*Entries supplied*:
==========
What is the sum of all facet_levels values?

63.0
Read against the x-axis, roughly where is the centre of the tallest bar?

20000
==========
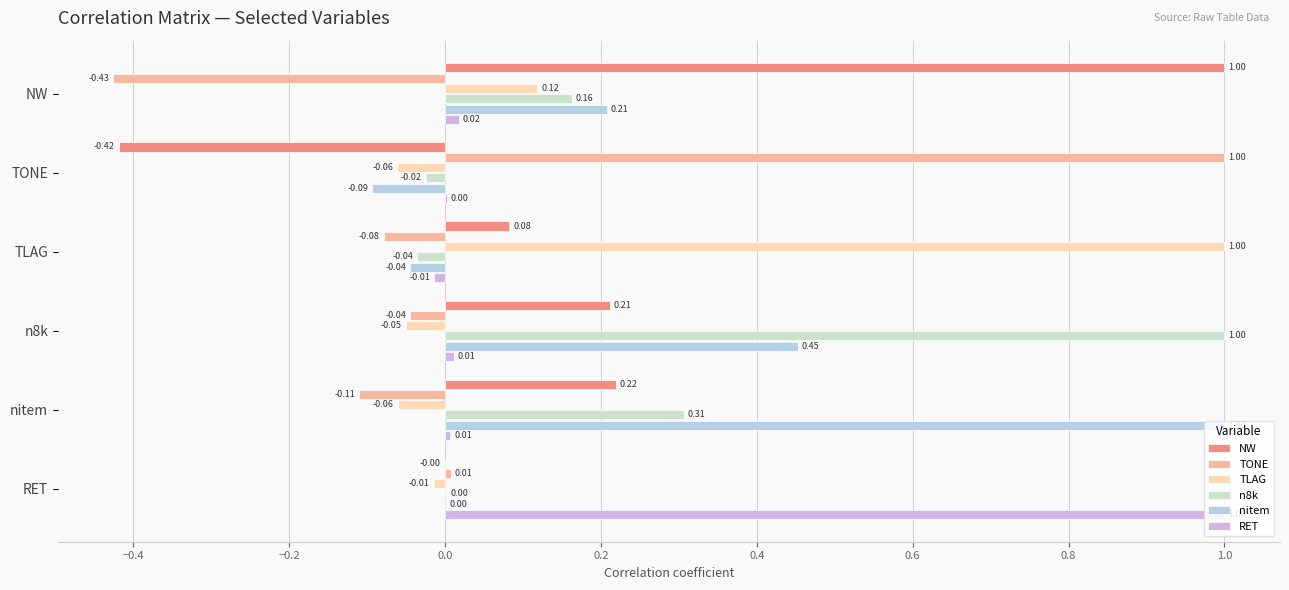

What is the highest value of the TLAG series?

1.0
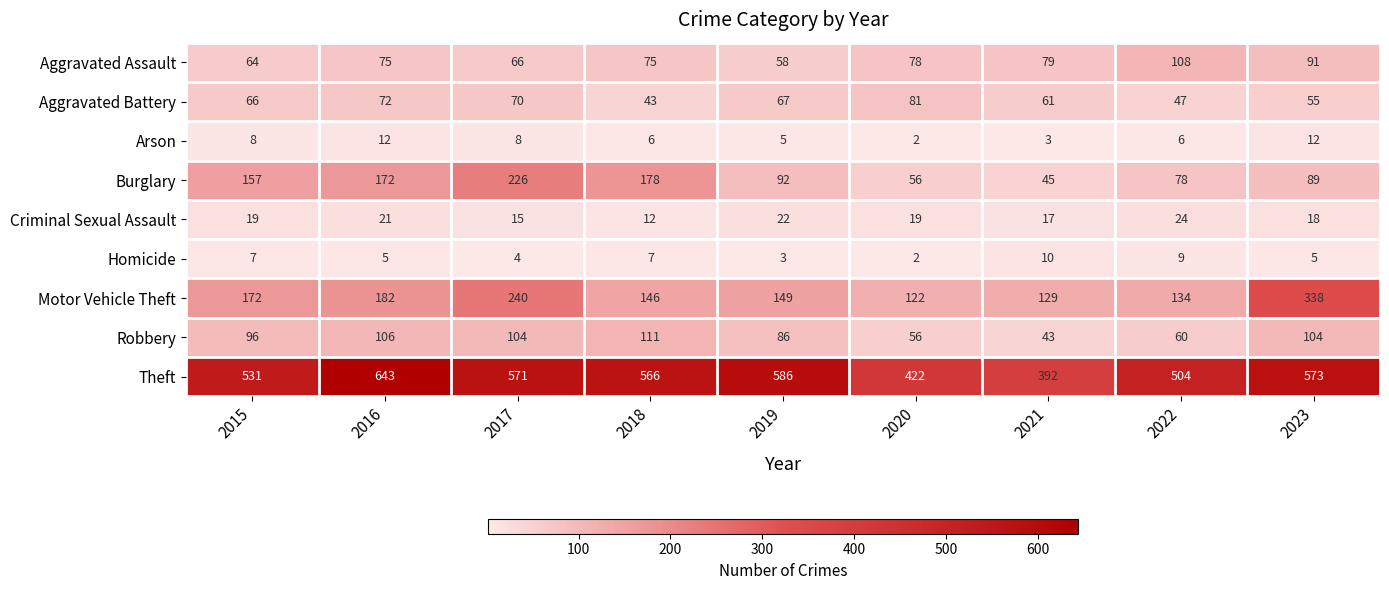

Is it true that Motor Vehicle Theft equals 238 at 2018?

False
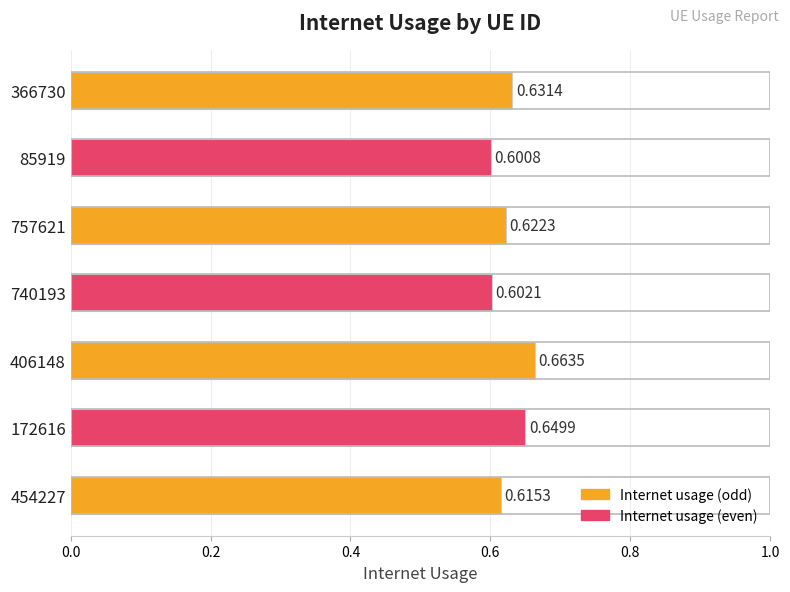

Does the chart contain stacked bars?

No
==========
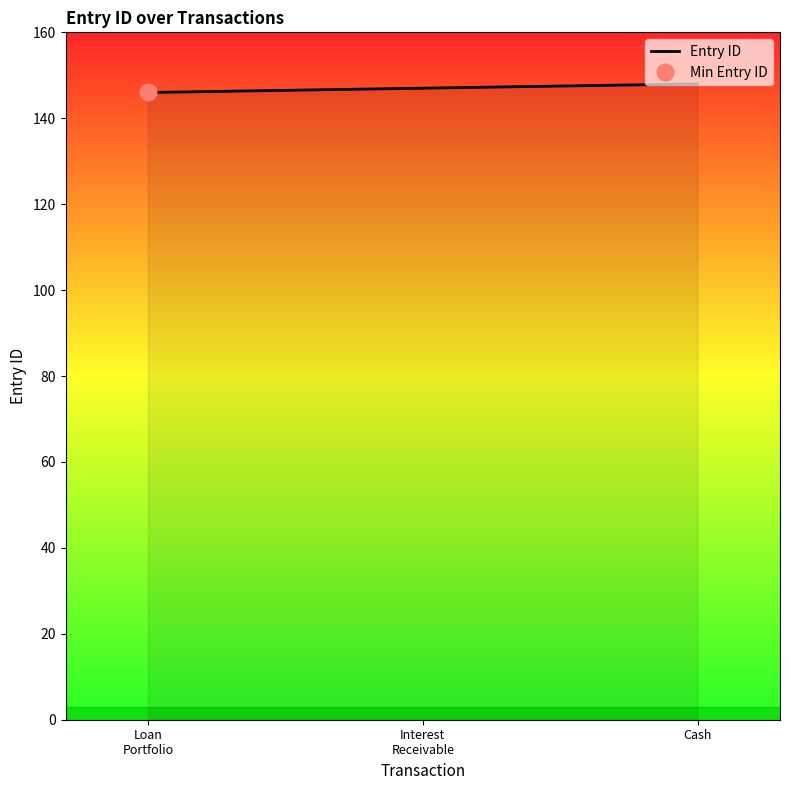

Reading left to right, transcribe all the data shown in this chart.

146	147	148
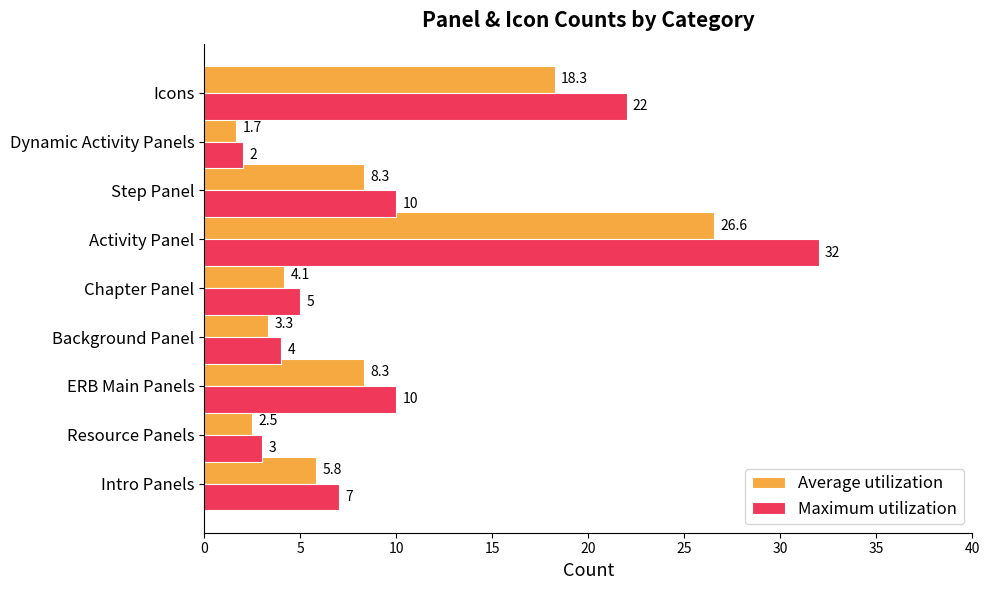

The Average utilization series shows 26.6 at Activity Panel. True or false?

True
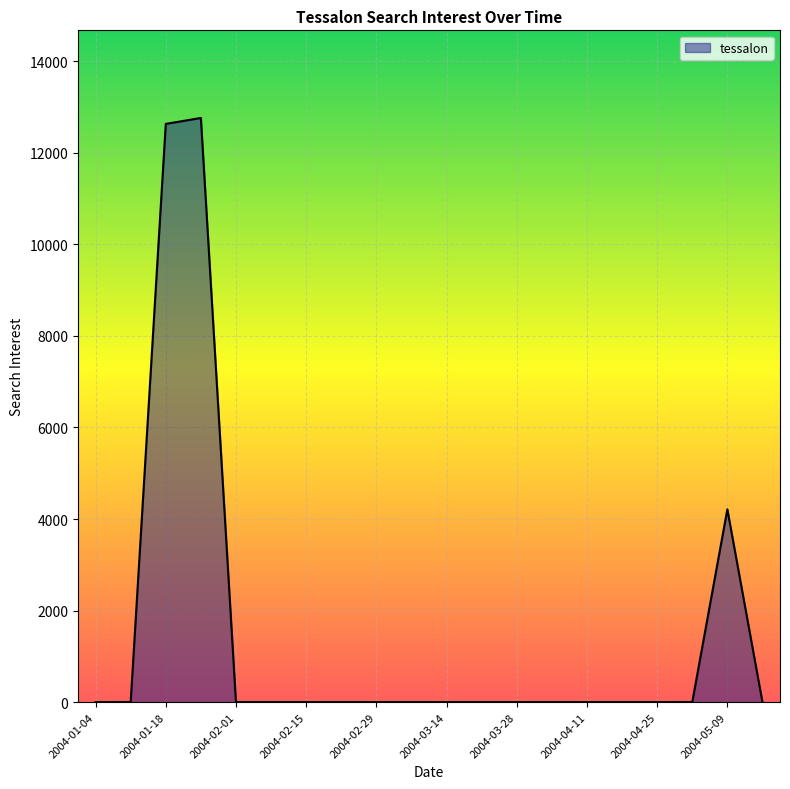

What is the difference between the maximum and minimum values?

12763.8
==========
*Exercise description*:
Retype, line for line, the part of the entries that opens with the line containing "What is the highest value of the TLAG series?" and closes with the line containing "Does the chart contain stacked bars?", leaving the pictures out.

*Result of this exercise*:
What is the highest value of the TLAG series?

1.0

Is it true that Motor Vehicle Theft equals 238 at 2018?

False

Does the chart contain stacked bars?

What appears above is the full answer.